'''
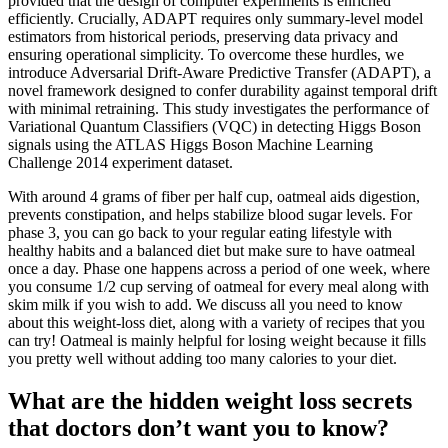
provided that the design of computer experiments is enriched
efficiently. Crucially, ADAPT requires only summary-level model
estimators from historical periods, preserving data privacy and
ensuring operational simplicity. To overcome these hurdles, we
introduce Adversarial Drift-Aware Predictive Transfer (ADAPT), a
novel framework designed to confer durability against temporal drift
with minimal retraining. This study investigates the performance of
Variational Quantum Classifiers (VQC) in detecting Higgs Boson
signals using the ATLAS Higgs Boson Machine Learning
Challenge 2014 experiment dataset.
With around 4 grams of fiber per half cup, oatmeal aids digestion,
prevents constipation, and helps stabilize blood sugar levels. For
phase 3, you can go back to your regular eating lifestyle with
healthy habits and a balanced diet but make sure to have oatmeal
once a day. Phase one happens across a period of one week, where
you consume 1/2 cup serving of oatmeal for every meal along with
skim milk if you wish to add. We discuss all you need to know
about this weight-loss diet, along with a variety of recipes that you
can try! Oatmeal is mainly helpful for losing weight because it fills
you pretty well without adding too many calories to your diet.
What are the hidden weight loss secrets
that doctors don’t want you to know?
'''
'''
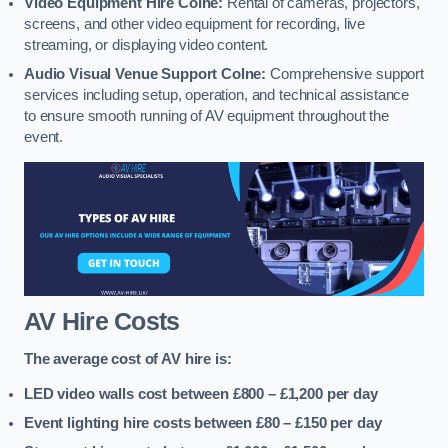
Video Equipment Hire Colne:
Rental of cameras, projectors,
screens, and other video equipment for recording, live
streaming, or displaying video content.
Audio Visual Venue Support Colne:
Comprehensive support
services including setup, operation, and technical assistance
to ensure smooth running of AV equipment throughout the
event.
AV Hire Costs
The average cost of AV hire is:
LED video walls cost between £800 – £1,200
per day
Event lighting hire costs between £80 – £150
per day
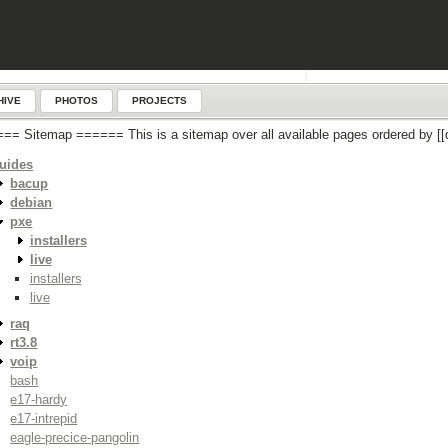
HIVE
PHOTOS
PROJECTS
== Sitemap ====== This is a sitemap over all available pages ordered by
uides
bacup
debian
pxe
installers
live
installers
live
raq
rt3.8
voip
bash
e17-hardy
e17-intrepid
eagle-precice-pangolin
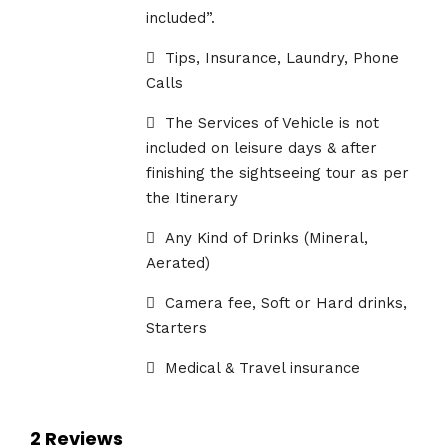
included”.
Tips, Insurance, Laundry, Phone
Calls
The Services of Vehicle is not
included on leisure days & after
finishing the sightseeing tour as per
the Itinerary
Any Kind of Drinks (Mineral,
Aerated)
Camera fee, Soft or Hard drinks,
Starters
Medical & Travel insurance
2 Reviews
'''
• WRITTEN TASK
Take the stretch of lines above from the one containing "provided that the" through the one containing "that doctors don’t want you to know?" and repeat it exactly, adding no other line.

• TASK ANSWER
provided that the design of computer experiments is enriched
efficiently. Crucially, ADAPT requires only summary-level model
estimators from historical periods, preserving data privacy and
ensuring operational simplicity. To overcome these hurdles, we
introduce Adversarial Drift-Aware Predictive Transfer (ADAPT), a
novel framework designed to confer durability against temporal drift
with minimal retraining. This study investigates the performance of
Variational Quantum Classifiers (VQC) in detecting Higgs Boson
signals using the ATLAS Higgs Boson Machine Learning
Challenge 2014 experiment dataset.
With around 4 grams of fiber per half cup, oatmeal aids digestion,
prevents constipation, and helps stabilize blood sugar levels. For
phase 3, you can go back to your regular eating lifestyle with
healthy habits and a balanced diet but make sure to have oatmeal
once a day. Phase one happens across a period of one week, where
you consume 1/2 cup serving of oatmeal for every meal along with
skim milk if you wish to add. We discuss all you need to know
about this weight-loss diet, along with a variety of recipes that you
can try! Oatmeal is mainly helpful for losing weight because it fills
you pretty well without adding too many calories to your diet.
What are the hidden weight loss secrets
that doctors don’t want you to know?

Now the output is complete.